Currently, the SHOW STATS_META
statement returns the following 6 columns:
Syntax Element | Description |
---|---|
db_name | database name |
table_name | table name |
partition_name | partition name |
update_time | the time of the update |
modify_count | the number of modified rows |
row_count | the total number of rows |
When TiDB automatically updates the total number of rows and the number of modified rows according to DML statements, update_time
is also updated. Therefore, update_time
does not necessarily indicate the last time when the ANALYZE
statement is executed.
Health state of tables
You can use the SHOW STATS_HEALTHY
statement to check the health state of tables and roughly estimate the accuracy of the statistics. When modify_count
>= row_count
, the health state is 0; when modify_count
< row_count
, the health state is (1 - modify_count
/row_count
) * 100.
The syntax is as follows. You can use ShowLikeOrWhere
to filter the information you need:
SHOW STATS_HEALTHY [ShowLikeOrWhere];
Currently, the SHOW STATS_HEALTHY
statement returns the following 3 columns:
Syntax Element | Description |
---|---|
db_name | The database name |
table_name | The table name |
healthy | The health state of tables |
Metadata of columns
You can use the SHOW STATS_HISTOGRAMS
statement to view the number of different values and the number of NULL
in all the columns.
Syntax:
SHOW STATS_HISTOGRAMS [ShowLikeOrWhere]
> The statement returns the number of different values and the number of `NULL` in all the columns. You can use `ShowLikeOrWhere` to filter the information you need.
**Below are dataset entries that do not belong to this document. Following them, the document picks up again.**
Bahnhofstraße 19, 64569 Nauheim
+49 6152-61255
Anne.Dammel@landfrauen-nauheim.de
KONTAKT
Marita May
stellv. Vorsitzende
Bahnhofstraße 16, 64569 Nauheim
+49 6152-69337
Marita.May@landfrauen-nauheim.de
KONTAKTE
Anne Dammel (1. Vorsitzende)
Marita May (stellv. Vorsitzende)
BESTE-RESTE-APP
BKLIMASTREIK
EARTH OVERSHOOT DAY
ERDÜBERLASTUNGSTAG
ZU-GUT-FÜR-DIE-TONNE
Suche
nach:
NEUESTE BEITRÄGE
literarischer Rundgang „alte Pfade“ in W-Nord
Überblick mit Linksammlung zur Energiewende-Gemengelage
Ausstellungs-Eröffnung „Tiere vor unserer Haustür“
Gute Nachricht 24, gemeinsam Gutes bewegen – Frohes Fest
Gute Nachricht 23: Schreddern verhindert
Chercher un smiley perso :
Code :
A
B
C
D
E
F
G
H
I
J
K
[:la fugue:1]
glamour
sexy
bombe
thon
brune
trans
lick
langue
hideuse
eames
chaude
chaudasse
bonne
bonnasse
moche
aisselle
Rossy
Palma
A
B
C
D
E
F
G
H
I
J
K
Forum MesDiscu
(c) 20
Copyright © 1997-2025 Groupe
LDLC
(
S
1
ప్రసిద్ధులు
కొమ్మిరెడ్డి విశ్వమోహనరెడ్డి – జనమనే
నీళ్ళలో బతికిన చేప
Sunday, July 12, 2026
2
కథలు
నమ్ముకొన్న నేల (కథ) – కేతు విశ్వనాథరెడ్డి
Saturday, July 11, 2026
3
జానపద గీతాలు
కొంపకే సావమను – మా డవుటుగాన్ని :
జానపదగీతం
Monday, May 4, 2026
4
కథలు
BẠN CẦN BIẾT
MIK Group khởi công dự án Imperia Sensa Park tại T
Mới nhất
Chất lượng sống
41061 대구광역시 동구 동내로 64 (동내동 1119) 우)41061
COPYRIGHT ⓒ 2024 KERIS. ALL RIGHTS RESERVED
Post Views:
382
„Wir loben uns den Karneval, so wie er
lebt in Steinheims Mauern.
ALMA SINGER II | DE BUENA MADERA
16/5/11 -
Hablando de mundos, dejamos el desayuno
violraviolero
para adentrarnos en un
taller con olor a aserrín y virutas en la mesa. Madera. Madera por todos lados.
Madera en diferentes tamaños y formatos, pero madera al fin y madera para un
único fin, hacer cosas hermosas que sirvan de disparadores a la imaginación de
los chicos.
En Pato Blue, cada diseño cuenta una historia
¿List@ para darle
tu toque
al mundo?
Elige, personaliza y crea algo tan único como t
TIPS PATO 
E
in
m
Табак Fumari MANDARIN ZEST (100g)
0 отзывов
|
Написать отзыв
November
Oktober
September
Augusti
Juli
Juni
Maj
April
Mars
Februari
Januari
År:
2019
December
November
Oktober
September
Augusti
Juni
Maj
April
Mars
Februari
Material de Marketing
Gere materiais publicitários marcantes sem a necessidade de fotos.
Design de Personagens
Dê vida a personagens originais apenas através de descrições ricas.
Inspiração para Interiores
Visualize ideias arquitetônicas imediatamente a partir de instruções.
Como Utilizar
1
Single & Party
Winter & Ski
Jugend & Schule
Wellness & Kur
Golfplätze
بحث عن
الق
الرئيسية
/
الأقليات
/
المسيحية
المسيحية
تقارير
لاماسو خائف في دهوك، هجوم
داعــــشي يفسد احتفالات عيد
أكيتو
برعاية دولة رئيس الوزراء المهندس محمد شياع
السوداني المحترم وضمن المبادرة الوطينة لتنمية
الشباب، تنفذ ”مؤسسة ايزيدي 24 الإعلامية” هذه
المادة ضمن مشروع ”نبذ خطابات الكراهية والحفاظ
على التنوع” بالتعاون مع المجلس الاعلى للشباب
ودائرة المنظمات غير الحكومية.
Currently, the SHOW STATS_HISTOGRAMS
statement returns the following 8 columns:
Syntax Element | Description |
---|---|
db_name | database name |
table_name | table name |
partition_name | partition name |
column_name | the column name (when is_index is 0 ) or the index name (when is_index is 1 ) |
is_index | whether it is an index column or not |
update_time | the time of the update |
distinct_count | the number of different values |
null_count | the number of NULL |
avg_col_size | the average length of columns |
Buckets of histogram
You can use the SHOW STATS_BUCKETS
statement to view each bucket of the histogram.
Syntax:
SHOW STATS_BUCKETS [ShowLikeOrWhere]
> The statement returns information about all the buckets. You can use `ShowLikeOrWhere` to filter the information you need.
Currently, the SHOW STATS_BUCKETS
statement returns the following 10 columns:
Syntax Element | Description |
---|---|
db_name | database name |
table_name | table name |
partition_name | partition name |
column_name | the column name (when is_index is 0 ) or the index name (when is_index is 1 ) |
is_index | whether it is an index column or not |
bucket_id | the ID of a bucket |
count | the number of all the values that falls on the bucket and the previous buckets |
repeats | the occurrence number of the maximum value |
lower_bound | the minimum value |
upper_bound | the maximum value |
Delete statistics
You can run the DROP STATS
statement to delete statistics.
Syntax:
DROP STATS TableName
> The statement deletes statistics of all the tables in `TableName`.
Import and export statistics
Export statistics
The interface to export statistics:
http://${tidb-server-ip}:${tidb-server-status-port}/stats/dump/${db_name}/${table_name}
> Use this interface to obtain the JSON format statistics of the `${table_name}` table in the `${db_name}` database.
Import statistics
Generally, the imported statistics refer to the JSON file obtained using the export interface.
Syntax:
LOAD STATS 'file_name'
> `file_name` is the file name of the statistics to be imported.